Can conv2d work with more than 4 dimension input?


As of now conv2d expect input of dimension [batch x channel x width x height], but how would I process a list of images (say of size M). As of now my input tensor has shape [M x batch x channel x width x height]. Pushing it through a conv2d layer cause errors.

I was able to work around it by un-stacking it into a python list of size M, calling conv2d over it in a for-loop and re-stacking them back. Let me know if there’s a more “torch-esque” way of doing it

much thanks ~


Do you want to model dependencies/correlations between these M images?

You can do it using conv3d. Your case like video processing. If you still want to use conv2d, so convert it to [batch x channel x height x ( M x width)] using view function

I want to compute attention over these M images.

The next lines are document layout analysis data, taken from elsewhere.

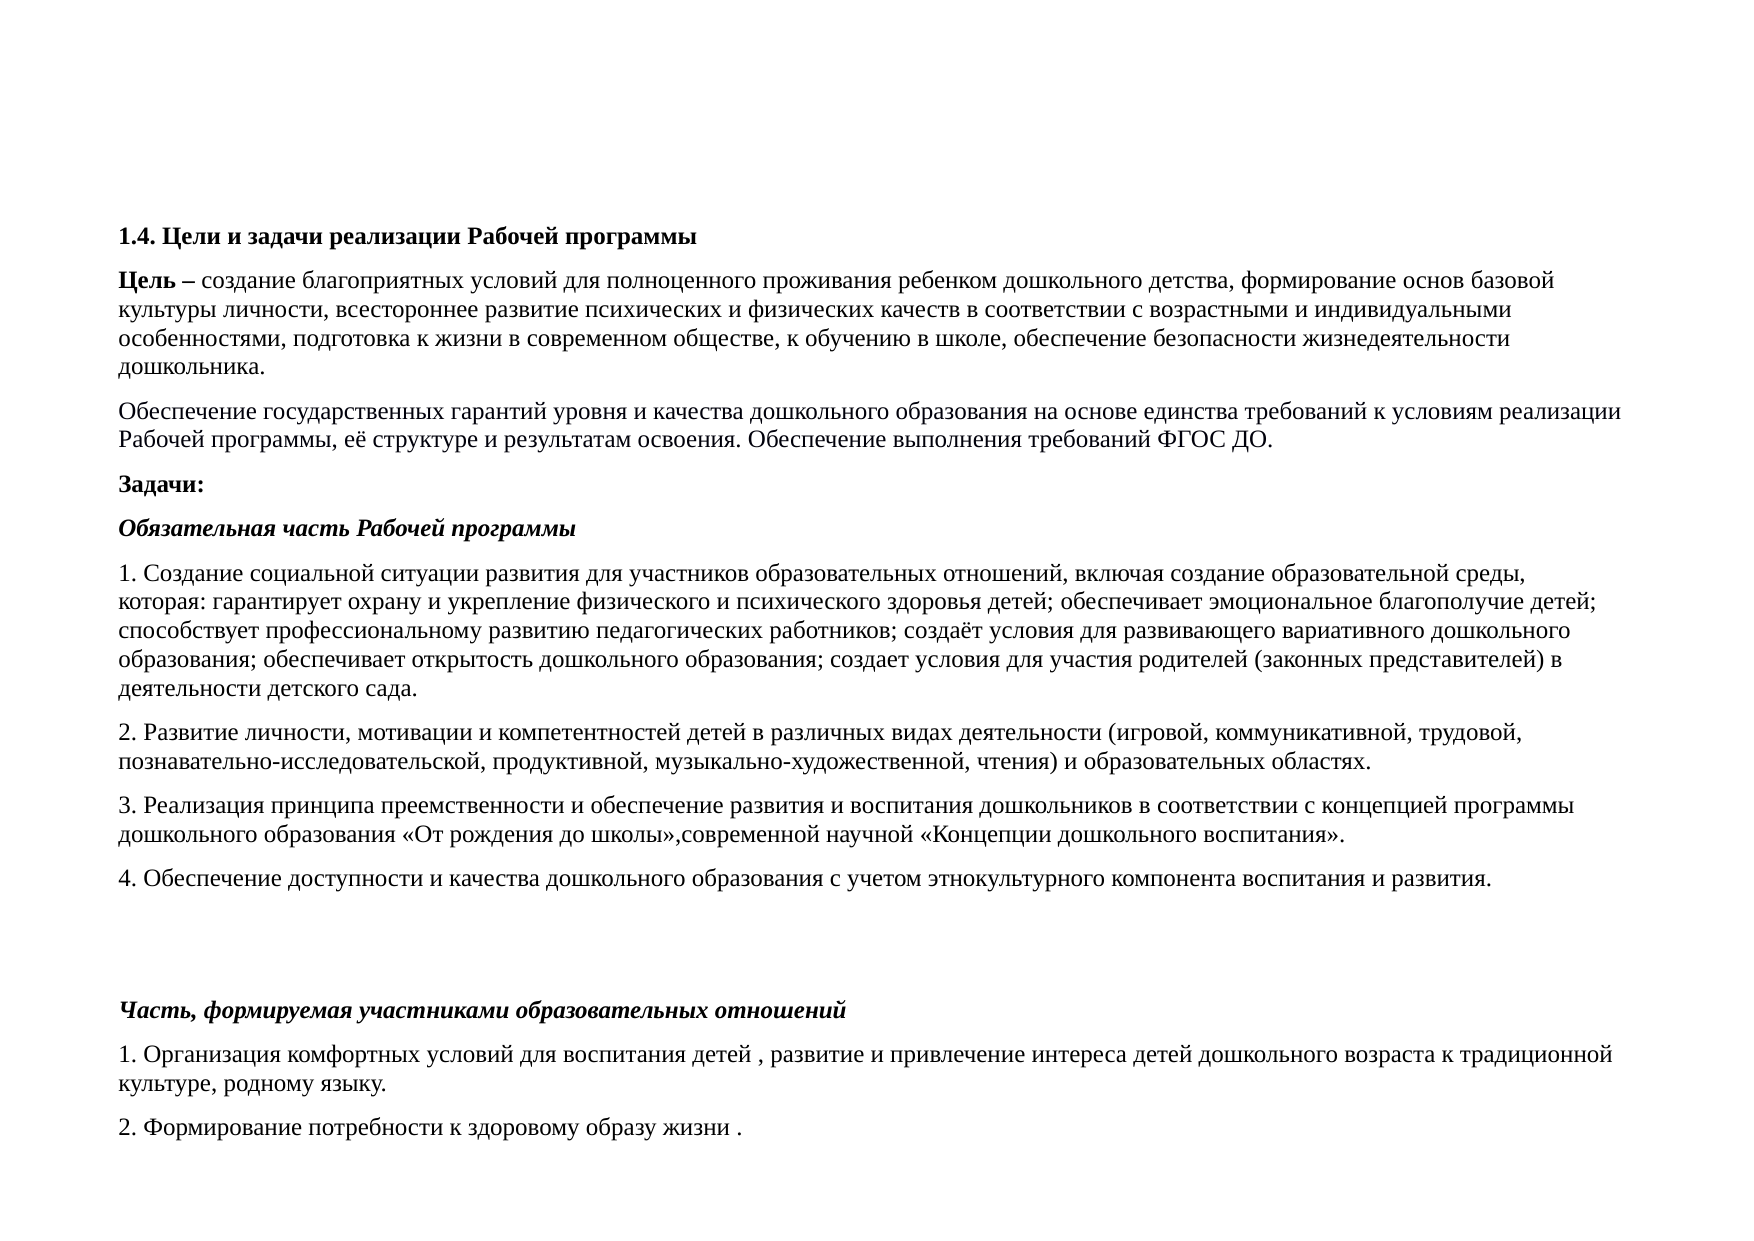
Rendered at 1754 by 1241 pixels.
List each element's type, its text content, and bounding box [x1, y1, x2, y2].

text Обязательная часть Рабочей программы [118, 513, 1636, 542]
text Обеспечение государственных гарантий уровня и качества дошкольного образования на основе единства требований к условиям реализации Рабочей программы, её структуре и результатам освоения. Обеспечение выполнения требований ФГОС ДО. [118, 396, 1636, 453]
text 1. Организация комфортных условий для воспитания детей , развитие и привлечение интереса детей дошкольного возраста к традиционной культуре, родному языку. [118, 1039, 1636, 1097]
text 3. Реализация принципа преемственности и обеспечение развития и воспитания дошкольников в соответствии с концепцией программы дошкольного образования «От рождения до школы»,современной научной «Концепции дошкольного воспитания». [118, 790, 1636, 848]
text 2. Развитие личности, мотивации и компетентностей детей в различных видах деятельности (игровой, коммуникативной, трудовой, познавательно-исследовательской, продуктивной, музыкально-художественной, чтения) и образовательных областях. [118, 717, 1636, 774]
text Часть, формируемая участниками образовательных отношений [118, 995, 1636, 1024]
text 2. Формирование потребности к здоровому образу жизни . [118, 1112, 1636, 1141]
text Задачи: [118, 469, 1636, 498]
text 1.4. Цели и задачи реализации Рабочей программы [118, 221, 1636, 249]
text Цель – создание благоприятных условий для полноценного проживания ребенком дошкольного детства, формирование основ базовой культуры личности, всестороннее развитие психических и физических качеств в соответствии с возрастными и индивидуальными особенностями, подготовка к жизни в современном обществе, к обучению в школе, обеспечение безопасности жизнедеятельности дошкольника. [118, 265, 1636, 380]
text 1. Создание социальной ситуации развития для участников образовательных отношений, включая создание образовательной среды, которая: гарантирует охрану и укрепление физического и психического здоровья детей; обеспечивает эмоциональное благополучие детей; способствует профессиональному развитию педагогических работников; создаёт условия для развивающего вариативного дошкольного образования; обеспечивает открытость дошкольного образования; создает условия для участия родителей (законных представителей) в деятельности детского сада. [118, 558, 1636, 701]
text 4. Обеспечение доступности и качества дошкольного образования с учетом этнокультурного компонента воспитания и развития. [118, 863, 1636, 892]
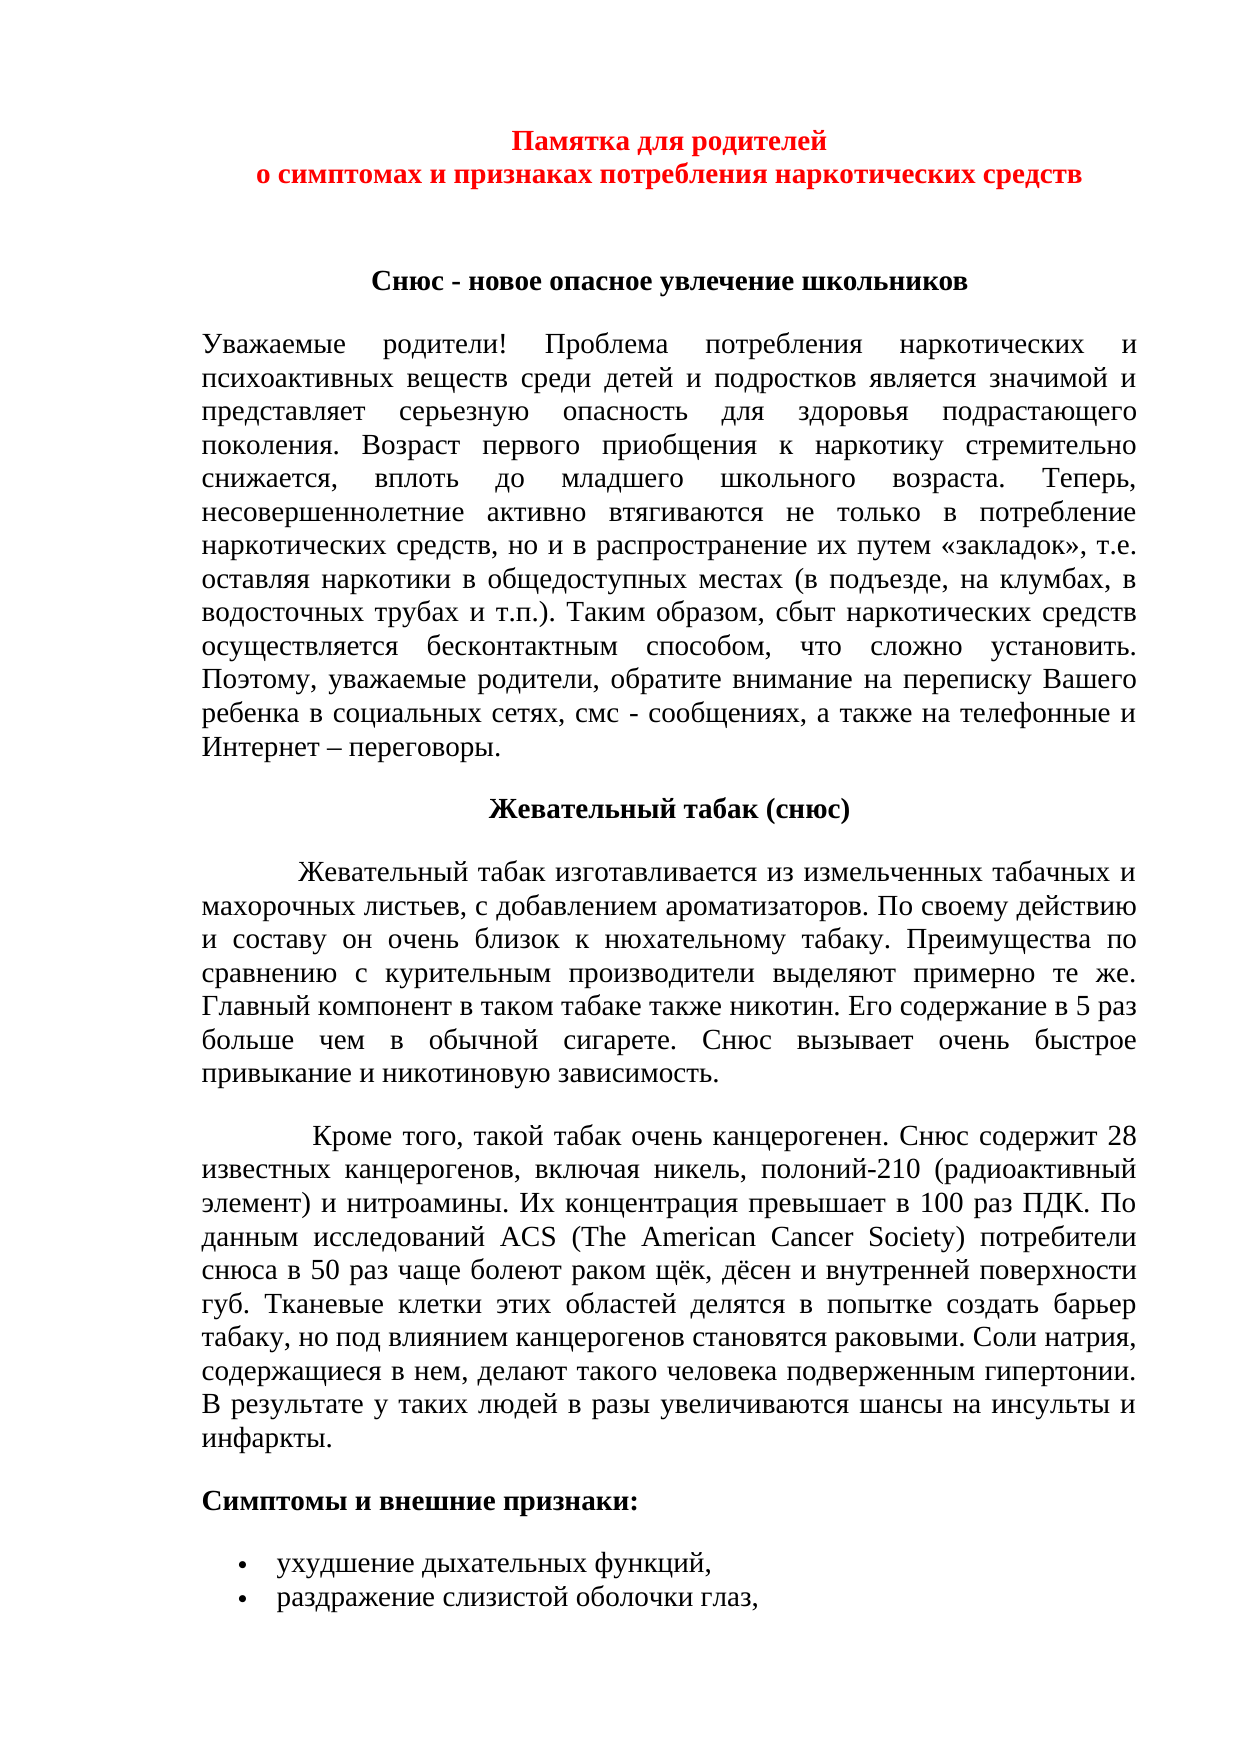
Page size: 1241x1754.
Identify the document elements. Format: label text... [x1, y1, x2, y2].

essentially I’d like to convert [img1, img2, . . . imgM] into latent representations [lat1, lat2, …, latM]

I originally thought I can just create tensor [M x batch_image] which is essentially [M x batch x chan x W x H] once you expand it out.

and pass it through conv2d, which would result in [M x batch x latent]

no luck though xD

You could really try it with 3d convolutions and maybe try something like this.

Hi @evanthebouncy, I have a similar use case where I want to feed input of shape BXNXCXHXW, where B is batch size, N is number of images, and rest same. I am also trying to implement some attention mechanism, was wondering were you able to find a way to pass more than 4d input to conv2d? or some other solution maybe?